Your response should be the listing below, repeated exactly and in full.

•••

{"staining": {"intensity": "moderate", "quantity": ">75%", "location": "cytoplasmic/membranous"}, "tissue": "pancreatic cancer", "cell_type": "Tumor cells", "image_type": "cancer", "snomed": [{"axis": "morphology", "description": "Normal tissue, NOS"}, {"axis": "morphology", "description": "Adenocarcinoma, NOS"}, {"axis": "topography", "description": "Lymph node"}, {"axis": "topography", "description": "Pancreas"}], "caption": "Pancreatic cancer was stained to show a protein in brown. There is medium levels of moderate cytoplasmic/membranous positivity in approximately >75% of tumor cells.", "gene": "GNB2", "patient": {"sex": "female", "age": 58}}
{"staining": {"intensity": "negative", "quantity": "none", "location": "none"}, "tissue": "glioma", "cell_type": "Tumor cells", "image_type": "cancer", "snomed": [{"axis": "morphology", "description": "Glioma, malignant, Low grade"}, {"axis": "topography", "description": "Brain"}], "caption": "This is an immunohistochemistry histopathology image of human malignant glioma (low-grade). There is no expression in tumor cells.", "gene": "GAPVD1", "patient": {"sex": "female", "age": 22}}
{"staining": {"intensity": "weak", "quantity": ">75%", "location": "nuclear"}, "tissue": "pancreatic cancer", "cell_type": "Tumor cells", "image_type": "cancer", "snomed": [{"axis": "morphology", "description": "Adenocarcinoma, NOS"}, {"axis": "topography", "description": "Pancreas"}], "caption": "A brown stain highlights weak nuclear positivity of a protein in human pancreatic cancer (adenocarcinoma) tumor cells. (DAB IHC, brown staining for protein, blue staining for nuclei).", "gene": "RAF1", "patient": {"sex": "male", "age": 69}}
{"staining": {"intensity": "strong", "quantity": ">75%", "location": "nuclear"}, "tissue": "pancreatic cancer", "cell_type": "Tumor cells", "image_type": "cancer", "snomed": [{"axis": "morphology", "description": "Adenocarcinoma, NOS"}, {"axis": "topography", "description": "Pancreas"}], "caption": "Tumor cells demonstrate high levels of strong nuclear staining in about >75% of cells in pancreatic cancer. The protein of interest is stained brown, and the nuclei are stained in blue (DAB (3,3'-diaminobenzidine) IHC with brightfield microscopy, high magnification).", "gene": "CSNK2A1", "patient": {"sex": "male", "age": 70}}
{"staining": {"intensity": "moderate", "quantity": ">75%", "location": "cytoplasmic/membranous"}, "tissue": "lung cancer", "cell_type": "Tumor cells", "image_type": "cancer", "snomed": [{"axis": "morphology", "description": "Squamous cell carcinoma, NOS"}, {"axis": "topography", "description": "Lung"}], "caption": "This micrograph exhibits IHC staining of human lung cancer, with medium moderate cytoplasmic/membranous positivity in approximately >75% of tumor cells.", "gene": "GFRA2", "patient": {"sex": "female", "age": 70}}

•••

- _Written solution_:
{"staining": {"intensity": "moderate", "quantity": ">75%", "location": "cytoplasmic/membranous"}, "tissue": "pancreatic cancer", "cell_type": "Tumor cells", "image_type": "cancer", "snomed": [{"axis": "morphology", "description": "Normal tissue, NOS"}, {"axis": "morphology", "description": "Adenocarcinoma, NOS"}, {"axis": "topography", "description": "Lymph node"}, {"axis": "topography", "description": "Pancreas"}], "caption": "Pancreatic cancer was stained to show a protein in brown. There is medium levels of moderate cytoplasmic/membranous positivity in approximately >75% of tumor cells.", "gene": "GNB2", "patient": {"sex": "female", "age": 58}}
{"staining": {"intensity": "negative", "quantity": "none", "location": "none"}, "tissue": "glioma", "cell_type": "Tumor cells", "image_type": "cancer", "snomed": [{"axis": "morphology", "description": "Glioma, malignant, Low grade"}, {"axis": "topography", "description": "Brain"}], "caption": "This is an immunohistochemistry histopathology image of human malignant glioma (low-grade). There is no expression in tumor cells.", "gene": "GAPVD1", "patient": {"sex": "female", "age": 22}}
{"staining": {"intensity": "weak", "quantity": ">75%", "location": "nuclear"}, "tissue": "pancreatic cancer", "cell_type": "Tumor cells", "image_type": "cancer", "snomed": [{"axis": "morphology", "description": "Adenocarcinoma, NOS"}, {"axis": "topography", "description": "Pancreas"}], "caption": "A brown stain highlights weak nuclear positivity of a protein in human pancreatic cancer (adenocarcinoma) tumor cells. (DAB IHC, brown staining for protein, blue staining for nuclei).", "gene": "RAF1", "patient": {"sex": "male", "age": 69}}
{"staining": {"intensity": "strong", "quantity": ">75%", "location": "nuclear"}, "tissue": "pancreatic cancer", "cell_type": "Tumor cells", "image_type": "cancer", "snomed": [{"axis": "morphology", "description": "Adenocarcinoma, NOS"}, {"axis": "topography", "description": "Pancreas"}], "caption": "Tumor cells demonstrate high levels of strong nuclear staining in about >75% of cells in pancreatic cancer. The protein of interest is stained brown, and the nuclei are stained in blue (DAB (3,3'-diaminobenzidine) IHC with brightfield microscopy, high magnification).", "gene": "CSNK2A1", "patient": {"sex": "male", "age": 70}}
{"staining": {"intensity": "moderate", "quantity": ">75%", "location": "cytoplasmic/membranous"}, "tissue": "lung cancer", "cell_type": "Tumor cells", "image_type": "cancer", "snomed": [{"axis": "morphology", "description": "Squamous cell carcinoma, NOS"}, {"axis": "topography", "description": "Lung"}], "caption": "This micrograph exhibits IHC staining of human lung cancer, with medium moderate cytoplasmic/membranous positivity in approximately >75% of tumor cells.", "gene": "GFRA2", "patient": {"sex": "female", "age": 70}}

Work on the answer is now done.